Britain - February consumer price index was up 0.3 percent and 1.3 percent when compared with last year. This remains considerably below the Bank of England's 2 percent inflation target. The retail price index was up 0.4 percent and 2.5 percent on the year, while the retail price index excluding mortgage interest payments (the Bank of England's old inflation measure) was up 0.3 percent and 2.3 percent on the year. Clothing and footwear prices were down as seasonal discounts were extended into February.

February claimant count unemployment rate remained at 2.9 percent. Unemployment declined by 6,600. The International Labour Organization unemployment rate for the three months ending in January slipped to 4.8 percent from 4.9 percent for the previous three months. The number of ILO unemployed dropped by 33,000 jobs.

Average earnings for the three months ending in January 2004 jumped 4.5 percent when compared with the same three months a year earlier. During the three previous months, average earnings climbed 3.5 percent. Excluding bonuses, average earnings were up 3.6 percent.

February retail sales volumes were flat on the month but jumped 6.5 percent when compared with last year. Food sales were up, offsetting a decline in non-food sales.

Americas
Canada - January manufacturers' shipments edged down 0.2 percent and were down 3.3 percent when compared with last year. Thirteen of 21 manufacturing industries, accounting for 43 percent of total shipments, declined.
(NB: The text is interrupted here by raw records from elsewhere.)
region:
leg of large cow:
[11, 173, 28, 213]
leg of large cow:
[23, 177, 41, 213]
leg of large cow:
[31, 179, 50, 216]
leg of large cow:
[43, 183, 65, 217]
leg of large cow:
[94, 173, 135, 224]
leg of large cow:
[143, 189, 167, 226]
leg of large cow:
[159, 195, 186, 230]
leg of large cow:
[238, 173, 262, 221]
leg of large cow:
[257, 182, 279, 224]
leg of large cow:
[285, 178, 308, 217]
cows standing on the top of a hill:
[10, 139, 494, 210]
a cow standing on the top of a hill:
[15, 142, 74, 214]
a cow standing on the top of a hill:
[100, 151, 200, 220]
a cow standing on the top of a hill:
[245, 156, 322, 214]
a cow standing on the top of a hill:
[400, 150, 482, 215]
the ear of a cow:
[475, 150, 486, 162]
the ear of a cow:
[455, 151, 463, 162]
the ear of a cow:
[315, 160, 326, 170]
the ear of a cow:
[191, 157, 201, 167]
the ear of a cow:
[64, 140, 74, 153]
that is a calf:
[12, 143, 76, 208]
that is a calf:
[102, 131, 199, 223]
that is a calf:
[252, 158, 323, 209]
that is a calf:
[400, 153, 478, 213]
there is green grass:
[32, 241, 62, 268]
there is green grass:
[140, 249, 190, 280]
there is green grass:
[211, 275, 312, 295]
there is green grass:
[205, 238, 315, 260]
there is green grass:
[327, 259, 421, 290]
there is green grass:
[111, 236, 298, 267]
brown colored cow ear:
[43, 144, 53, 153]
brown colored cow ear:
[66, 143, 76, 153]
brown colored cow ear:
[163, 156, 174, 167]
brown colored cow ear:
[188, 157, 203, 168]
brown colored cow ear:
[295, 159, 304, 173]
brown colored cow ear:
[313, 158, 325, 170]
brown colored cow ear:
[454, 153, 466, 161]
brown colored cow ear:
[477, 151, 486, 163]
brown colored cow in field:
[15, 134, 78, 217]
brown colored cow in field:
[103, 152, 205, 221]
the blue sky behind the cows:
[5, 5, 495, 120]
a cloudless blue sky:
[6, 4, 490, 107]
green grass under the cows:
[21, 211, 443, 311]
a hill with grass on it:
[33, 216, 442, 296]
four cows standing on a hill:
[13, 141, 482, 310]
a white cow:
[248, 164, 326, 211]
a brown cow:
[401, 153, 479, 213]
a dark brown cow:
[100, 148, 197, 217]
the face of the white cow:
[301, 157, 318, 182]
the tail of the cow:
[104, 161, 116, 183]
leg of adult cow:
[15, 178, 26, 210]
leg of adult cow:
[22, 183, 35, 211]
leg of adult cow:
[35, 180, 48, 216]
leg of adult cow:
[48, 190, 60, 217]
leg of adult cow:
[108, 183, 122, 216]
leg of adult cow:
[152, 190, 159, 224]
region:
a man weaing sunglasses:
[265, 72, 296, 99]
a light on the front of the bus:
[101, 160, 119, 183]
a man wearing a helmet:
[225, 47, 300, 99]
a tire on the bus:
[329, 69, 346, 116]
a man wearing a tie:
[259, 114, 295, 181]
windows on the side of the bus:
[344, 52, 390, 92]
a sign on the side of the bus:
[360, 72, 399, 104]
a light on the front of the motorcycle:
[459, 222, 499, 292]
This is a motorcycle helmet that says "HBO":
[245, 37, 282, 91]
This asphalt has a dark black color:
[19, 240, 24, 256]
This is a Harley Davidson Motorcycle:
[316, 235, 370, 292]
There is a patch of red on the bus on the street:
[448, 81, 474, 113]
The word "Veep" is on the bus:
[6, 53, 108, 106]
The decline was concentrated in the durable goods sector but this was largely offset by rising industrial prices and higher nondurable goods manufacturing. Fabricated metal products, computer and electronic products and miscellaneous manufacturing shipments dropped. Higher petroleum prices and food shipments generally offset the declines of January. New orders jumped 2.5 percent. An indication of future production, new orders are at the highest level since October 2002. The transportation equipment and computer industries were primarily responsible for the increase. Manufacturers' backlog of unfilled orders rose 2.6 percent, the first increase since September. However, unfilled orders are still down 12.1 percent on the year.
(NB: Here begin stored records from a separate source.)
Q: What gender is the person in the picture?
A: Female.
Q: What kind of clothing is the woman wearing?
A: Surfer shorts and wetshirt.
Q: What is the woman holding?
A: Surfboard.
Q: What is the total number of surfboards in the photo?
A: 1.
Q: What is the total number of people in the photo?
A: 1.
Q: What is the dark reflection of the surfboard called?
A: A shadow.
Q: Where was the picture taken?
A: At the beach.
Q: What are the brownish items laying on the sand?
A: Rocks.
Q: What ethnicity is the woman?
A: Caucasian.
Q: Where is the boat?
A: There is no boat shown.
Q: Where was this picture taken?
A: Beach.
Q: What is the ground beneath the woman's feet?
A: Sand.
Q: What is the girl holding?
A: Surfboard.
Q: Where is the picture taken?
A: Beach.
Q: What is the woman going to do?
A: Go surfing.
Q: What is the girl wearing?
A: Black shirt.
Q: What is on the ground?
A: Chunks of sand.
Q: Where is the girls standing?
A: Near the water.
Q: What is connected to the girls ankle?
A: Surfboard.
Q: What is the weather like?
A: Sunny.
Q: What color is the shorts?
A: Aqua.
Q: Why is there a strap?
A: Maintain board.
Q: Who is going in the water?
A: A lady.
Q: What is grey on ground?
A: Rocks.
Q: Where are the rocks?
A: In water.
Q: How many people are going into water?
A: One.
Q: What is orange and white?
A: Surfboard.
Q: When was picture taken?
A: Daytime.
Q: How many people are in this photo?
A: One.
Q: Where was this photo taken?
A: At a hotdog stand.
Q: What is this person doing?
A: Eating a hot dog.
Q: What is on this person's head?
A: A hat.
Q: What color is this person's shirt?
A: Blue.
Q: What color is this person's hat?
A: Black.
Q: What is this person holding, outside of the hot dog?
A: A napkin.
February consumer price index was up 0.2 percent and increased by 0.7 percent when compared with last year. Core CPI, which excludes food and energy, slipped 0.2 percent and was up 1.1 percent on the year. Gasoline prices were up 3.4 percent but were down 5.8 percent on the year. The Bank of Canada's inflation measure which excludes eight volatile items was up 1.1 percent on the year. This compares with the Bank's inflation target range of 1 to 3 percent, tending toward the midpoint of 2 percent.

Bottom line
As the first quarter draws to a close, investors will be evaluating company statements with heightened scrutiny to see if they meet expectations. Investors in Europe will be watching for the stronger euro's impact on profits and sales. And Shell investors especially will be looking to see what happens next to the beleaguered company as it tries to figure out what went wrong with its reserve estimates again. Estimating reserves and their recoverability have always been vexing problems for all oil producers.

Japanese exporters have probably already completed profit repatriation prior to the end of their fiscal year on March 31st. The finance ministry has indicated that they might have the Bank of Japan intervene less in the foreign exchange markets. Now that the fiscal year is virtually over and profits on U.S. sales repatriated, it might be a good time ease intervention now that the economy appears to be on a more stable growth trajectory.